_PROBLEM TO SOLVE_
In the items below, could you replace "Goldgelb" with "Strohgelb" in the lines starting with the line with "Paradebeispiel dafür, wie aus besten Lagen" and going on through the line with "feinen silbrigen Reflexen durchzogen ist.", leaving everything else unchanged and giving back only those lines?

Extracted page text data
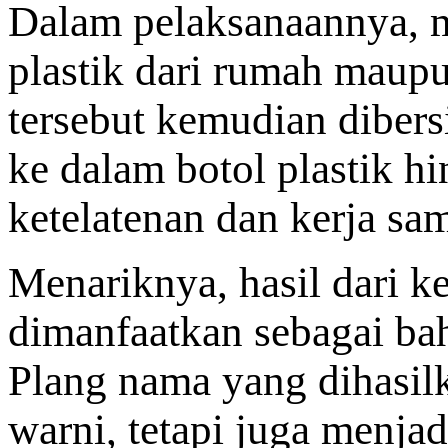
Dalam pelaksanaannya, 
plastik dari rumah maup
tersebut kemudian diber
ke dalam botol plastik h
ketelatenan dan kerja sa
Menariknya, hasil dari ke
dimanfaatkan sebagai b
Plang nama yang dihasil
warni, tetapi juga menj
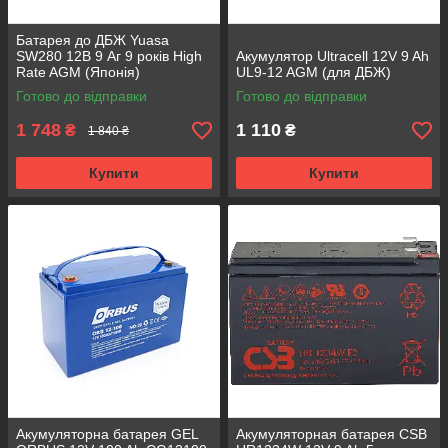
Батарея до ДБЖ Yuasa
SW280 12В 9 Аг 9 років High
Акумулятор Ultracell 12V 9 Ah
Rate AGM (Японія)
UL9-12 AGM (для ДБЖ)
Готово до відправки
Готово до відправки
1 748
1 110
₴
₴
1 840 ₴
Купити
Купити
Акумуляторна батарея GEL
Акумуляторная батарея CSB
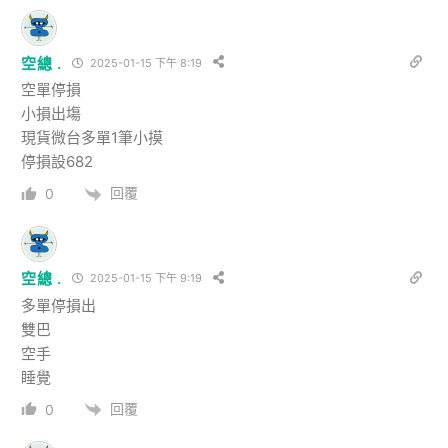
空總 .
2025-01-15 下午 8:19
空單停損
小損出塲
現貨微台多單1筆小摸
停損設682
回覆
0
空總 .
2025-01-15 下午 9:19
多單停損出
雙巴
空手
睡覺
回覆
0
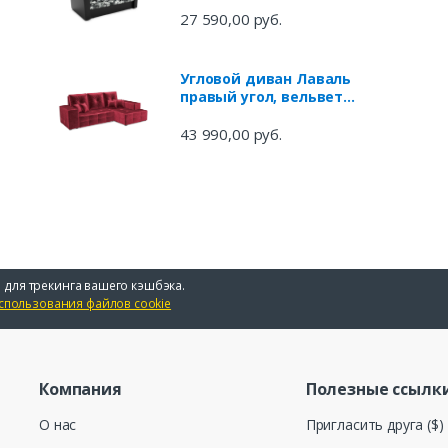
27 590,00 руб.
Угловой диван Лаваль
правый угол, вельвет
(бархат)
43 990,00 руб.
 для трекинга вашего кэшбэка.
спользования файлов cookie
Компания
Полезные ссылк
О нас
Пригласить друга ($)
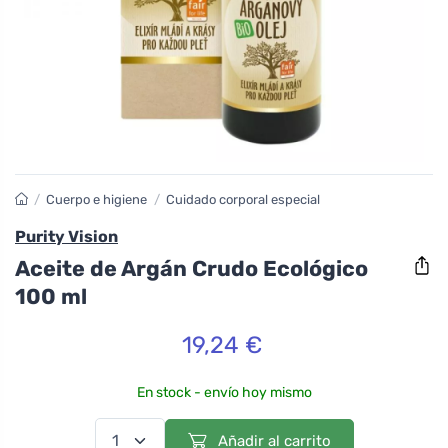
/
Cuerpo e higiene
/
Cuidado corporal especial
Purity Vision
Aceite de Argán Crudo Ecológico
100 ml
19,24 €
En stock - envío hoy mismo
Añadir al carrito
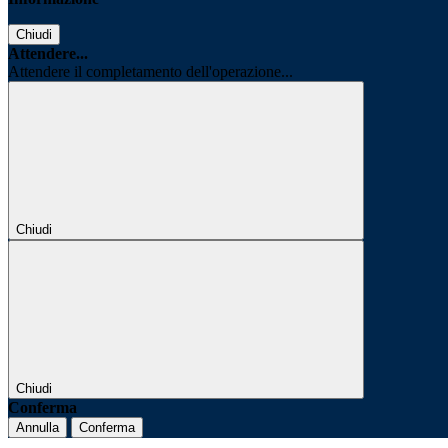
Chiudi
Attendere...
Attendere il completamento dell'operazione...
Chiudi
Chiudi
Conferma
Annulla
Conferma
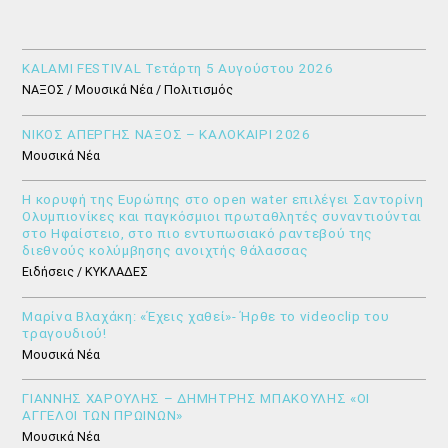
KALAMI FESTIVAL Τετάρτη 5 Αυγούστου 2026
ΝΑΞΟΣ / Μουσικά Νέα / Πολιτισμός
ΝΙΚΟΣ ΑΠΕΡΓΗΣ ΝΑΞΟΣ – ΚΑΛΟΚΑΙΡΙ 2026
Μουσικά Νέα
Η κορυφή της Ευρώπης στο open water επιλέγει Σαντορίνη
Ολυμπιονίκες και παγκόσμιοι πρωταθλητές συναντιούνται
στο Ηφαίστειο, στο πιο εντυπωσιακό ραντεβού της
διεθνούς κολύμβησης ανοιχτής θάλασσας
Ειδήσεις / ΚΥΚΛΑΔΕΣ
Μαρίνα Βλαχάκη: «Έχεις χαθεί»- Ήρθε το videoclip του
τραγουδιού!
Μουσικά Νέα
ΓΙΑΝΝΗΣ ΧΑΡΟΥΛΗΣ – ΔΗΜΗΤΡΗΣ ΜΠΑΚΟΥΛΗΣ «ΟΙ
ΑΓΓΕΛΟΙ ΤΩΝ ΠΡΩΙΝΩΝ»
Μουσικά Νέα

---

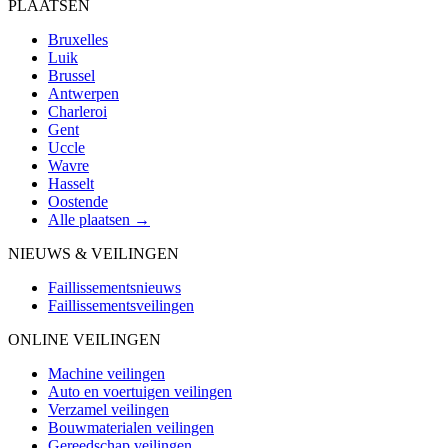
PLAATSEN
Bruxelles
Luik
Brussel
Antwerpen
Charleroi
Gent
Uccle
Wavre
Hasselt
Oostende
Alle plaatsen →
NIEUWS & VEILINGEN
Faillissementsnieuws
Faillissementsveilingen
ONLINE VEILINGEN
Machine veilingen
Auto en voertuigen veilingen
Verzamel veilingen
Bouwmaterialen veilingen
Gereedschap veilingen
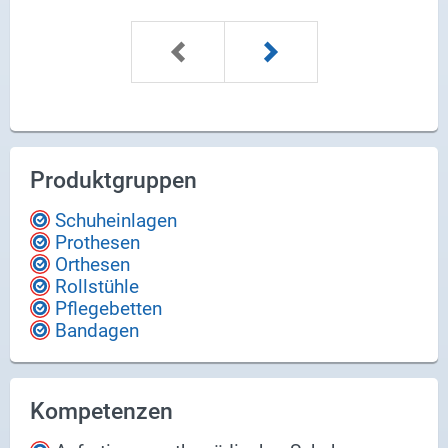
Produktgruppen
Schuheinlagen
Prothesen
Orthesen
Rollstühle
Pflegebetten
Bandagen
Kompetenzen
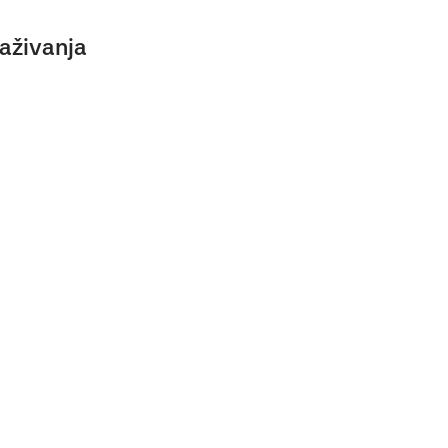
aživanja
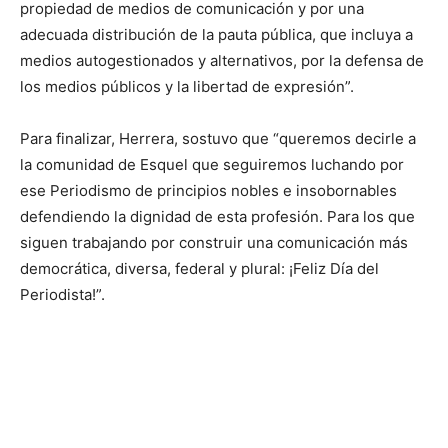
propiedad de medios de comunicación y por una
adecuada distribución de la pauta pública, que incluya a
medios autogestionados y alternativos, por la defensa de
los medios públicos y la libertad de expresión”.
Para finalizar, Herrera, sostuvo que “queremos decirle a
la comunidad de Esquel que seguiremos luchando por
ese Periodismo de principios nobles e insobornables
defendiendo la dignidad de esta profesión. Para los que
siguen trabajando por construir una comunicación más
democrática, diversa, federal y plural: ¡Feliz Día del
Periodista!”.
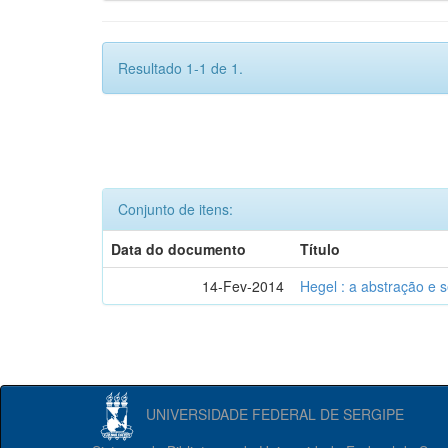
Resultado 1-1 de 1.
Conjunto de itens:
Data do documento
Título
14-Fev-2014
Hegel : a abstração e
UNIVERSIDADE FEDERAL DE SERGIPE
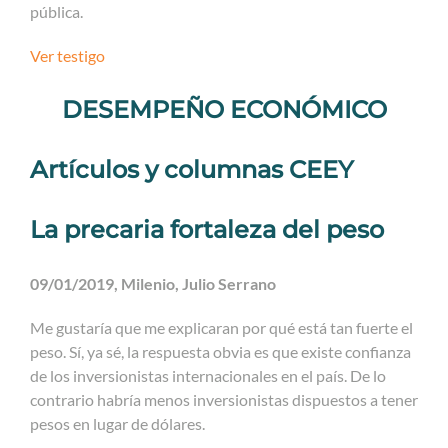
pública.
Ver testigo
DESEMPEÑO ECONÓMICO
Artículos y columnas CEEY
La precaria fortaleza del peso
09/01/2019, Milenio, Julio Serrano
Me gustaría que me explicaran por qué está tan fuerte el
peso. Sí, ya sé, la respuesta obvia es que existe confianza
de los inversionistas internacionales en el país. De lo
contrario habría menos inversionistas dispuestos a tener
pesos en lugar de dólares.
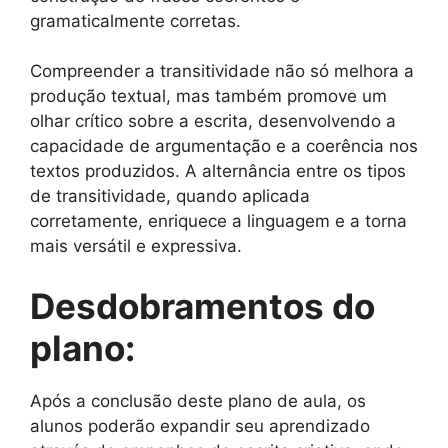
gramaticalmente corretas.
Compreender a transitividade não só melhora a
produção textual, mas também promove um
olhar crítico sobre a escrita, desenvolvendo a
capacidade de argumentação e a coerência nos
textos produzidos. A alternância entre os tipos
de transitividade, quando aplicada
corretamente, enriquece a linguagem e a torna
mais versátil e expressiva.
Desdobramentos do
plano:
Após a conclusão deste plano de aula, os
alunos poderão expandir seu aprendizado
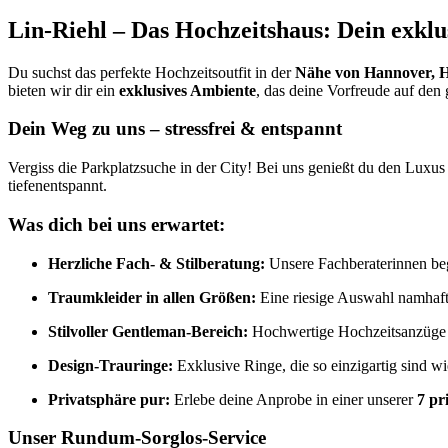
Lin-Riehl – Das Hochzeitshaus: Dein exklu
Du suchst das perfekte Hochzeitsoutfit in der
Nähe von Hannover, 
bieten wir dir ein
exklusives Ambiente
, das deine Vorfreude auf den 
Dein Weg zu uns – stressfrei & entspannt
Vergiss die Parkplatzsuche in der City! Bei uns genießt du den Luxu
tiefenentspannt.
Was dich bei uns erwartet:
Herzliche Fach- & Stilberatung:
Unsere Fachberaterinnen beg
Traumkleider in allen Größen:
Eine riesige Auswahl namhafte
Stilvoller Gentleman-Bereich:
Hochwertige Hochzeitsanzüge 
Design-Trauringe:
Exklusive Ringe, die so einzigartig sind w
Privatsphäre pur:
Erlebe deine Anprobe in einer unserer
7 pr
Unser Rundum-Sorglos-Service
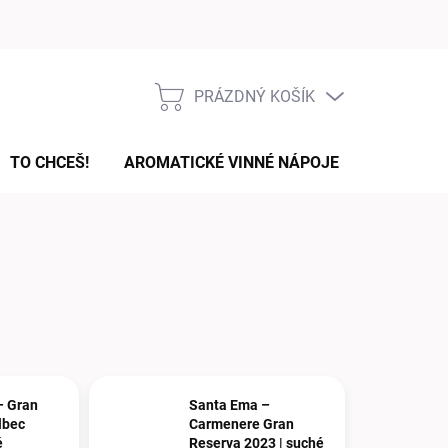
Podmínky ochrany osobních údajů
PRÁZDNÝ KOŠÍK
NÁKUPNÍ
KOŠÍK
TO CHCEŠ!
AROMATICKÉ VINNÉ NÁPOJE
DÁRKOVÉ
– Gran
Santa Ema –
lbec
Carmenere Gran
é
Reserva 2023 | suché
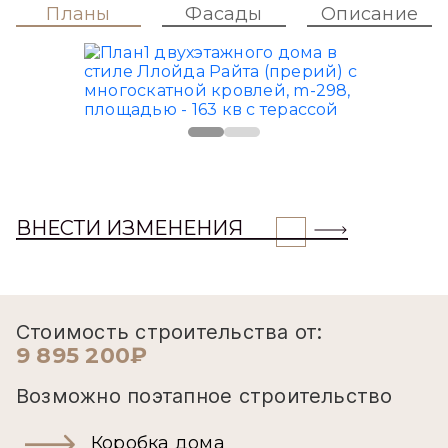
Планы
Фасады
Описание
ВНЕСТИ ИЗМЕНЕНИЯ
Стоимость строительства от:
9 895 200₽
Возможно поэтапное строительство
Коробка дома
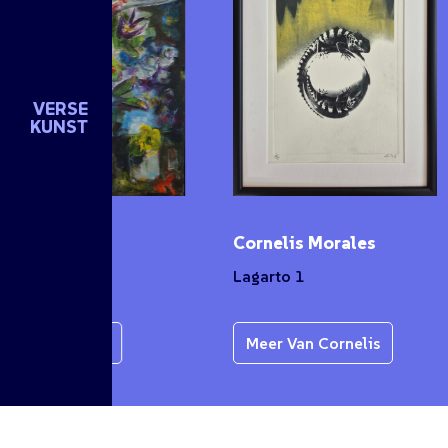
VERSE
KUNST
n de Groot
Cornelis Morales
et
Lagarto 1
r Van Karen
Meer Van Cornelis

==

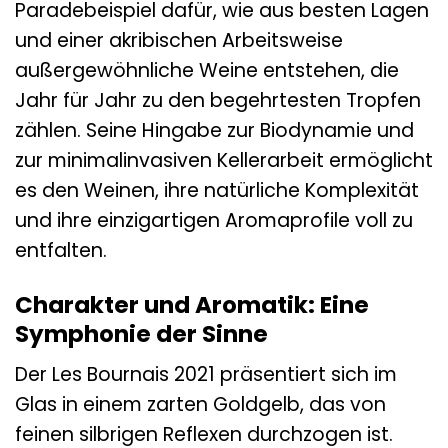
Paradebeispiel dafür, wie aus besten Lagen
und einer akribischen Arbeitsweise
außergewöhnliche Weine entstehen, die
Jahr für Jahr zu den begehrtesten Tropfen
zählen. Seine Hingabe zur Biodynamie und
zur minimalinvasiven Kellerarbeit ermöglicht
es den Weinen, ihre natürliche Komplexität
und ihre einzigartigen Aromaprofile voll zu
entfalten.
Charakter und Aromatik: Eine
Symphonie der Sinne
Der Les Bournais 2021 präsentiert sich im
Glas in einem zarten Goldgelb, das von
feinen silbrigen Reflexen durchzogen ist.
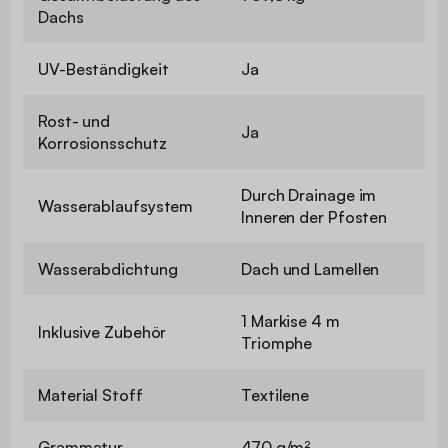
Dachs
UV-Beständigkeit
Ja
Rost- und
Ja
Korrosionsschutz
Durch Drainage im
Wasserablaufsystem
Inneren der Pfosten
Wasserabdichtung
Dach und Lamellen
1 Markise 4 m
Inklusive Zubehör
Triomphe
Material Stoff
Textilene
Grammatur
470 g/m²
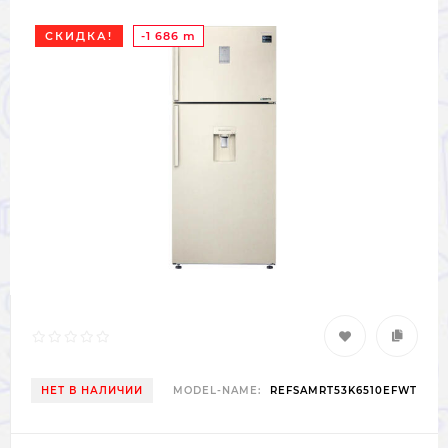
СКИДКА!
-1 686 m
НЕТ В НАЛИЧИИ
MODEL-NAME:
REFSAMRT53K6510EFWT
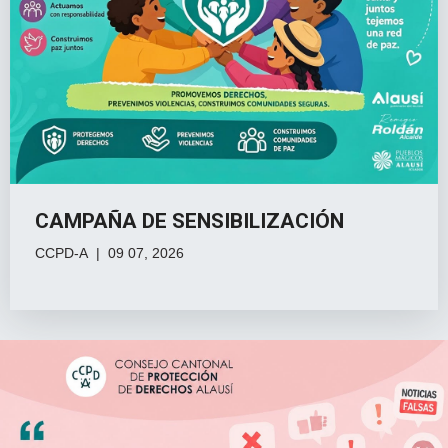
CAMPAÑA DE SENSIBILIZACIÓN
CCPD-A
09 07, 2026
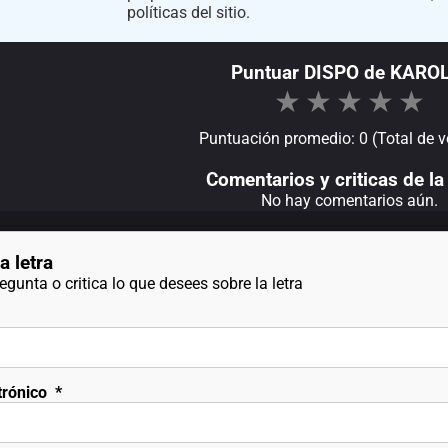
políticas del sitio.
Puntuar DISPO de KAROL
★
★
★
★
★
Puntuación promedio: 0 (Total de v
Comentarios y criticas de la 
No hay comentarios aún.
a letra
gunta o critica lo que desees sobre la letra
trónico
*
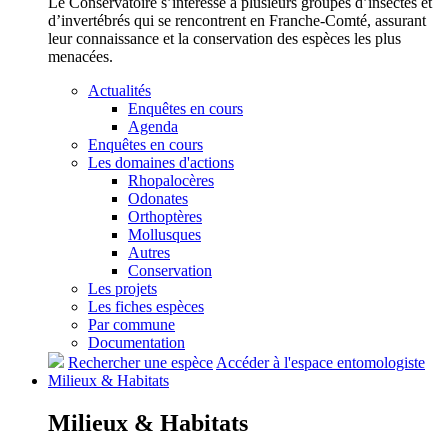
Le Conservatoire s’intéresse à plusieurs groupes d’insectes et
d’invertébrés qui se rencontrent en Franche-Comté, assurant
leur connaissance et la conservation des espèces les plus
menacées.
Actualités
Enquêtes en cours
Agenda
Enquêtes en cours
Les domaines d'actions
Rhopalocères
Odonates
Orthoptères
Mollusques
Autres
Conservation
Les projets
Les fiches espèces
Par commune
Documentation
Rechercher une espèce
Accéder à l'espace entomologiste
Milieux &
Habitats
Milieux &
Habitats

_REPLY_
Paradebeispiel dafür, wie aus besten Lagen
und einer akribischen Arbeitsweise
außergewöhnliche Weine entstehen, die
Jahr für Jahr zu den begehrtesten Tropfen
zählen. Seine Hingabe zur Biodynamie und
zur minimalinvasiven Kellerarbeit ermöglicht
es den Weinen, ihre natürliche Komplexität
und ihre einzigartigen Aromaprofile voll zu
entfalten.
Charakter und Aromatik: Eine
Symphonie der Sinne
Der Les Bournais 2021 präsentiert sich im
Glas in einem zarten Strohgelb, das von
feinen silbrigen Reflexen durchzogen ist.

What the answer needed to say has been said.